Its appearance makes Morska Vidra exclaim in shock. He pulls away, outrage flaring in his eyes. He begins to lecture her.
“No no. The mama rejected it. She told me I could have it. It would have died otherwise. I swear.”
But Morska Vidra won’t hear it. He tries to take the baby from her but Amy is afraid of what he might do with it. She clutches it close, daring him to fight her. Protective instincts surge in her.
Morska Vidra sees the ferocity in Amy’s eyes and hesitates. He goes back to appealing to her, his words coming out too fast for her to follow at all.
Amy pulls back and waves goodbye. “Uhh. This was a mistake. I shouldn’t have come here. I’m sorry.” Perhaps she can catch the others before they get too far away.
The old man suddenly stops talking. He looks out at the gloom instead and asks a loud question.
“Oh, shoot.” Amy turns, dismayed. “Someone out there?”
But who emerges from the gloom isn’t human. It is two foxes, Morska Vidra’s fellow and the vixen he impregnated.
“Wait!” Amy cries. “Mama, what are you doing here? Where are your babies? Oh my god, you didn’t lose them…!” She can’t make sense of it. There isn’t hardly a single mammal in the world that will abandon her babies so soon after giving birth.
The vixen’s teats are swollen with milk.
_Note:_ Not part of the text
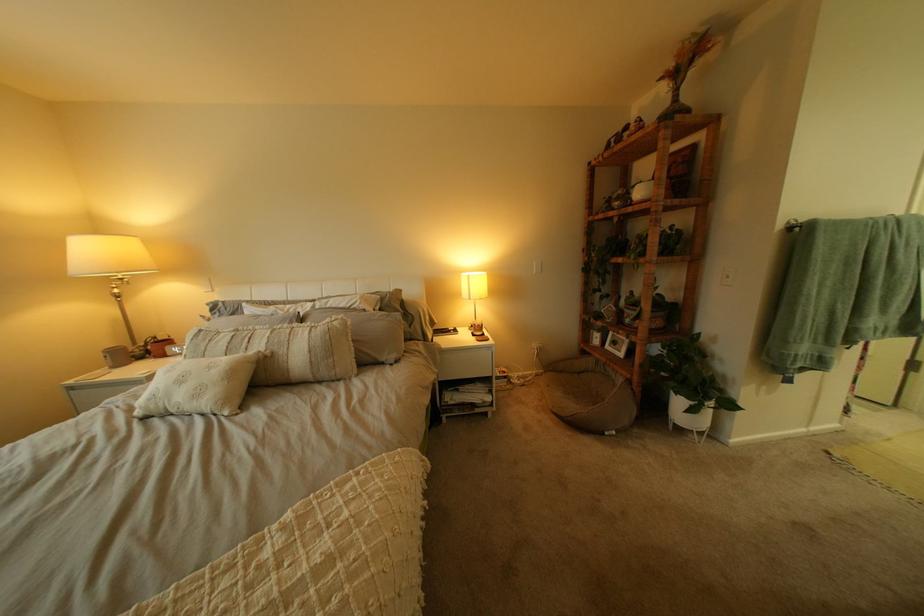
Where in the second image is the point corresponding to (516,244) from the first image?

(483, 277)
Amy drops to her knees as the silver foxes approach. She holds out the tiny kit, wriggling in her palm. Its mother blinks at the tiny thing and approaches. She nickers at it, licking its head, then nudges it toward a teat.
Morska Vidra carefully approaches as Amy encourages the tiny thing to latch and suck. He may have opinions about its life or death but he won’t gainsay its mother. But it may have already been too long. With a gentle pinch Amy coaxes a drop of milk from the teat and the little thing starts slurping greedily.
Morska Vidra’s fox sniffs his child, blessing it with a lick.
The man looks up at Amy, his face filled with wonder.
“Uh… This wasn’t my idea. I only did what she told me.”
It is dark now. Morska Vidra’s face is in shadow. She can only see his eyes. Still he stares at Amy. There is something coiled in him, as if he is about to pounce on her.
“What? What is it?”
His fox pounces instead, landing in Amy’s cross-legged lap. But she is too familiar with animals to react. Staying still, she allows him to crawl around, sniffing at her. The creature stands on her bent knee and watches the mother and baby nurse. Amy finally releases a held breath, which ends with a quiet laugh.
Morska Vidra laughs too, scratching his old boy between his ears.
As the infant finally gets the nourishment it needs, Amy’s maternal anxieties finally ease. “Thank you, Morska Vidra. And thank you, mama.” She reaches out and strokes the vixen’s head with a fingertip. “Thank you for saving the baby.”